Greener was born in Philadelphia but moved to to Boston as a child. He attended Phillips Andover Academy and later Oberlin College. Upon graduation from Harvard, he became principal of Philadelphia’s Institute for Colored Youth. In 1873, according to The Black Past, he became professor of “Mental and Moral Philosophy at the University of South Carolina where he also served as librarian and taught Greek, Mathematics and Constitutional Law. ” The University had been integrated during Reconstruction, leading many white parents to withdraw their sons from the school.
While teaching at USC, Greener earned a law degree from the college’s law school. During the Reconstruction Era, the college had a number of black students and even had three black trustees. The integrated college was close when Wade Hampton took control of state government in 1877. Greener moved to Washington, DC after South Carolina came under the rule of the white supremacist “Redeemers” and he became a professor at Howard University’s law school. He later became dean of the law school.
There are some ironies with USC’s recent moves to honor Greener. The university has a dorm named after Wade Hampton, the Confederate general who closed the Reconstruction Era college in order to end black attendance, resulting in Greener’s termination. Yes, that’s right.

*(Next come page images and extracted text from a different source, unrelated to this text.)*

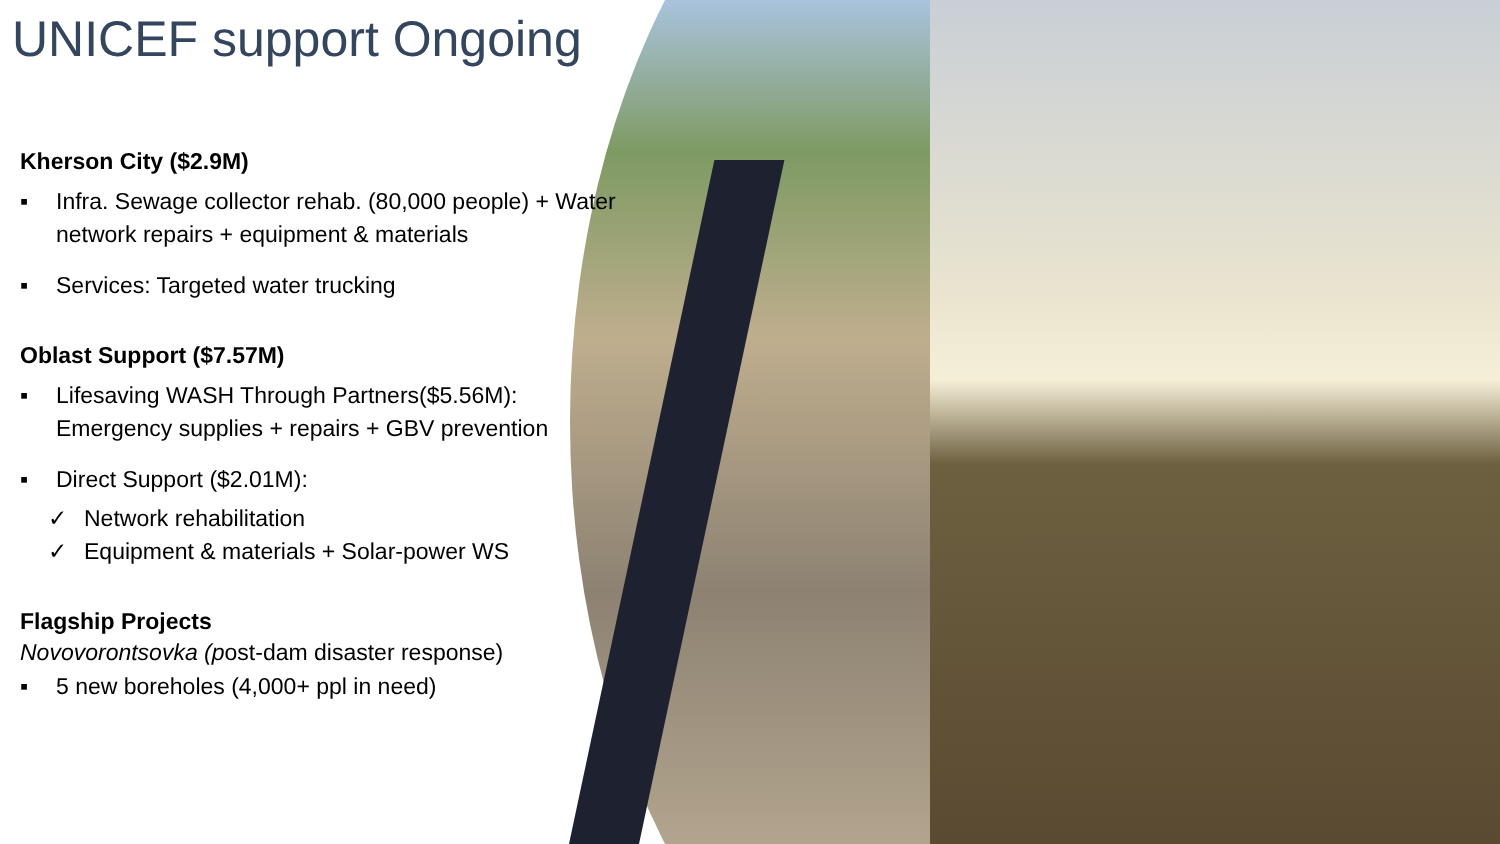UNICEF support Ongoing
Kherson City ($2.9M)
▪ Infra. Sewage collector rehab. (80,000 people) + Water network repairs + equipment & materials
▪ Services: Targeted water trucking
Oblast Support ($7.57M)
▪ Lifesaving WASH Through Partners($5.56M): Emergency supplies + repairs + GBV prevention
▪ Direct Support ($2.01M):
✓ Network rehabilitation
✓ Equipment & materials + Solar-power WS
Flagship Projects
Novovorontsovka (post-dam disaster response)
▪ 5 new boreholes (4,000+ ppl in need)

When Hampston staged a coup to install himself as governor, he found it preferable to close the state’s principal institution of higher education rather than let Black people attend.
The University of South Carolina also recently produced a play about Greener that was performed in the Longstreet Theater, named after Augustus B. Longstreet, an academic avatar of white supremacy in the lead-up to the Civil War. Augustus was the uncle of Confederate General James Longstreet.
Of course the ultimate irony is that there were more black students at the school during Reconstruction than there were in the 1950s. The saddest of ironies.